No promises but @atrisovic and I are hoping to populate some dataset-level metadata from NetCDF files as part of
Please see the brainstorming doc linked from here: https://github.com/IQSS/dataverse-pm/issues/22
Sorry I didn't reply at https://groups.google.com/g/dataverse-community/c/WNKhKHYvWg0/m/iz87b60HEQAJ yet (busy, then traveling). Thanks for also opening an issue. Would you like to add some sample metadata.json files to https://github.com/IQSS/dataverse-sample-data ? That's where I'm planning to put some NetCDF files for testing.
@pdurbin Sure, thanks! I looked into the NetCDF and having it implemented would really solve my issue! However, I looked into the FITS files but was a bit confused about them. Can computational workflows edit dataset metadata? If yes, where can I find the documentation? Do I need to use the native API to update metadata or is there a different way to do it throught FAIR computational workflows?
@TanayKarve maybe we can try to talk this out someday at https://chat.dataverse.org . Or you're welcome to ask during a community call: https://dataverse.org/community-calls
The workflows @qqmyers and I are talking about are called simply "workflows", not "computational workflows". No, I don't think they'll help, unless you're ok with something like this:
- upload file
- publish dataset v1.0
- workflow triggered, updates description, publishes v1.1
(Yes, in this case you'd use the native API for the workflow updating the description.)
What might help is if we added a pre-publish workflow. Perhaps on save of metadata? Or on uploading a file? Something like that. Right now the only workflow is on publish.

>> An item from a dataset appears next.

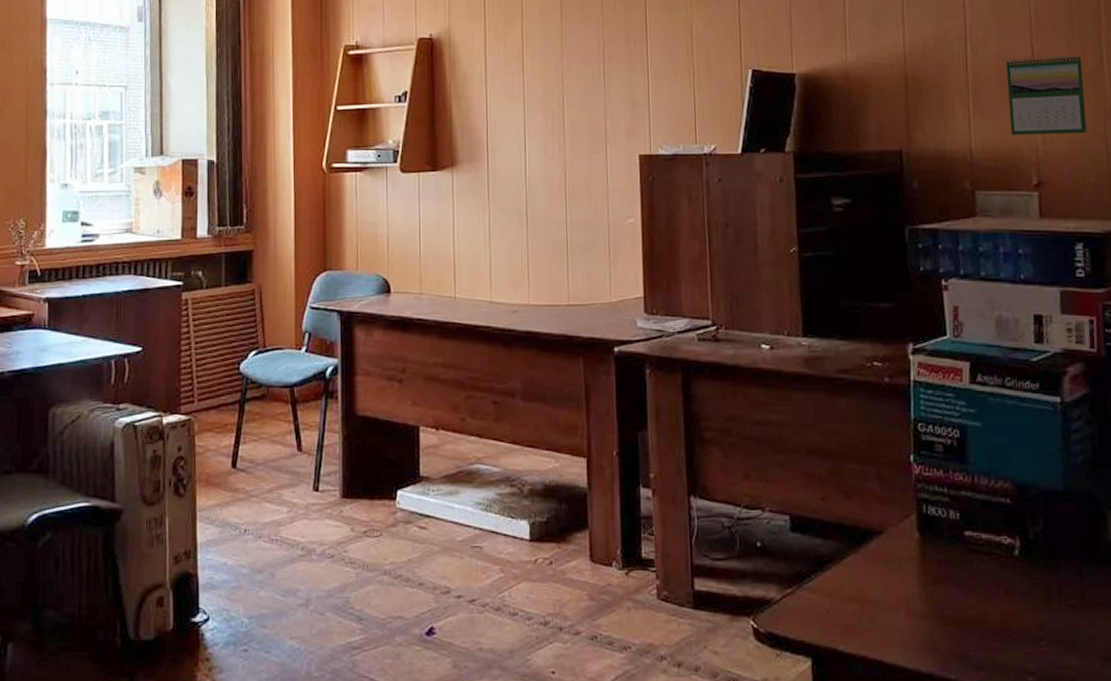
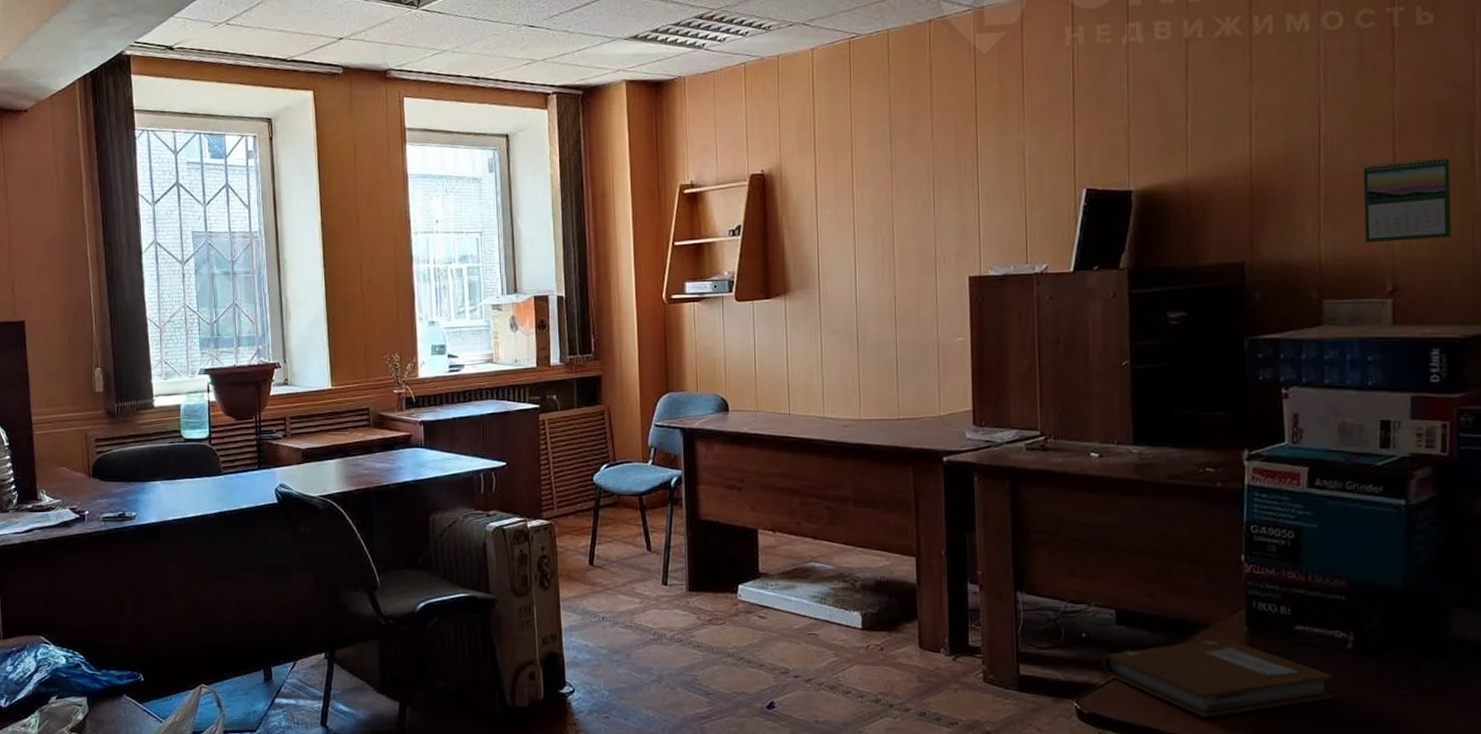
notebook: none [778,546,1005,635] -> present [1103,639,1335,718]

@4tikhonov would probably tell you to use a database trigger. Here, check this out:
-
cur.execute("LISTEN released_versionstate_datasetversion;")at https://github.com/IQSS/dataverse-docker/blob/2ca2c0889cc0030913a706eb085289ed664d690b/triggers/external-services.py#L20 -
PERFORM pg_notify('released_versionstate_datasetversion...at https://github.com/IQSS/dataverse-docker/blob/33bb6b84a2a5f1cfe0596a1ba0660e5d27821ed8/triggers/external-service.sql#L23
I believe Tanay has moved on. Closing.